Do Thi Thu et la mère de Duong Van Thai, Madame Lu, se seraient rendues à la prison d’An Diem pour rendre visite à leurs proches le 3 mars. Madame Do Thi Thu aurait rapporté que les deux hommes semblaient en bonne santé. Cependant, bien que ces informations soient rapportées par des personnes fiables, elles sont difficilement vérifiables, car les familles de prisonniers politiques au Vietnam font l’objet d’une surveillance stricte.
En 2026, l’ACAT-France continue de suivre de près la situation de Duong Van Thai. C’est pourquoi nous avons réussi à établir un contact direct avec une source fiable, qui, nous l’espérons, nous fournira des informations un peu plus récentes et précises.
Julia Chuñil, militante mapuche de 72 ans et présidente de la communauté de Putreguel, a disparu le 8 novembre 2024 alors qu’elle promenait son chien. Depuis 2018, elle défendait près de 900 hectares de forêt indigène contre des intérêts fonciers privés, et subissait harcèlement et menaces de propriétaires visant l’exploitation de ses terres. Malgré son engagement, elle n’a jamais cédé face aux pressions.
Sa disparition est considérée comme une disparition forcée, inscrite dans un contexte historique de criminalisation des Mapuche. La lenteur et les irrégularités des enquêtes, y compris l’arrestation de ses enfants Pablo, Javier, Jeannette et de son proche Bermar en janvier 2026, illustrent une criminalisation des proches plutôt qu’une recherche de la vérité. Ces arrestations sont survenues malgré des mesures de protection accordées par la Commission Interaméricaine des Droits de l’Homme et le Comité Escazú.

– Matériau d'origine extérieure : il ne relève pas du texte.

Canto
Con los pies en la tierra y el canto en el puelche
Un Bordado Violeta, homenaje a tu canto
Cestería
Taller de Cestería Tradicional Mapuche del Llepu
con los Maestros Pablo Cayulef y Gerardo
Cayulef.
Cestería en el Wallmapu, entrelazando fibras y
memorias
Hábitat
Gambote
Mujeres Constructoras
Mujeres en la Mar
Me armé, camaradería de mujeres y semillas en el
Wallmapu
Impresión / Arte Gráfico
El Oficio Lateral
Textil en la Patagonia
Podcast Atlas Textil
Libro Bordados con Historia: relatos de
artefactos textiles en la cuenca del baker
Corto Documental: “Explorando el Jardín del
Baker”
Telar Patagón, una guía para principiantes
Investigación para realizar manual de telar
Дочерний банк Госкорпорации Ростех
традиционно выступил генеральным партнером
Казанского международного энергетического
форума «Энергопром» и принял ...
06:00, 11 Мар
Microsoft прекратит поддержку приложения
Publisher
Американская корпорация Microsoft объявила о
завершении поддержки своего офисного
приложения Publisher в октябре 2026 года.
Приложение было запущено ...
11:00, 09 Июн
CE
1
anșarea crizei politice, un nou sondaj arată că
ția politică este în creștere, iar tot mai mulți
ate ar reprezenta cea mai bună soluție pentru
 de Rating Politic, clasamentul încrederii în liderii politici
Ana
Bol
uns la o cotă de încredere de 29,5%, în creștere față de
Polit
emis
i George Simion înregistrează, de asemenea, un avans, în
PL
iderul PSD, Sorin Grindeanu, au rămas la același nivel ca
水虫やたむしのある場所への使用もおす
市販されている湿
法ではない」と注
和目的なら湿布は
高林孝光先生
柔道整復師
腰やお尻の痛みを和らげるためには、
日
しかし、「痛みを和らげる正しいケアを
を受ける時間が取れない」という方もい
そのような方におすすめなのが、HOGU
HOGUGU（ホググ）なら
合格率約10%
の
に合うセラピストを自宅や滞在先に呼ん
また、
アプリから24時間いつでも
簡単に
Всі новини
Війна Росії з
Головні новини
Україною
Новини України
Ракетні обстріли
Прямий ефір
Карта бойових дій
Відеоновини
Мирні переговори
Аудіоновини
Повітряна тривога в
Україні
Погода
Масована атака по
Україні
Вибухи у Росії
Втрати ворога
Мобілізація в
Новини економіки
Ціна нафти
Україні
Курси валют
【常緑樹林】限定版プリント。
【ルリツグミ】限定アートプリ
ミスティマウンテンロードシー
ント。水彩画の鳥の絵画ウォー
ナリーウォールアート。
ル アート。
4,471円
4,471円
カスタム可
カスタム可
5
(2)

Les défenseurs des droits humains appellent à une enquête et demandent la vérité. Ce cas illustre la persistance de violences structurelles contre les communautés autochtones et les défenseurs de l’environnement au Chili.
L’ACAT-France continue de suivre ce dossier en 2026 et a établi un contact avec son fils.
Au Mexique, Román Sosa Miñon et Saúl Robles Aragón, représentants de la communauté indigène Chontal El Coyul dans l’État de Oaxaca, ont été victimes de criminalisation en raison de leur défense de l’environnement. En mai 2024, ils avaient été condamnés à 15 ans de prison et à verser collectivement plus de 2,5 millions d’euros à une société privée pour un litige foncier, dans un contexte de harcèlement judiciaire et de menaces récurrentes contre les défenseurs du territoire dans l’Isthme de Tehuantepec.
Le 16 décembre 2025, le tribunal de Santo Domingo Tehuantepec a annulé cette condamnation, acquittant les 21 membres de la communauté, y compris Saúl et Román, et reconnaissant la légitimité de leur travail de défense des droits humains. Malgré cet acquittement, la communauté continue de subir des intimidations et des blocages de la part de la société privée et d’autres acteurs locaux.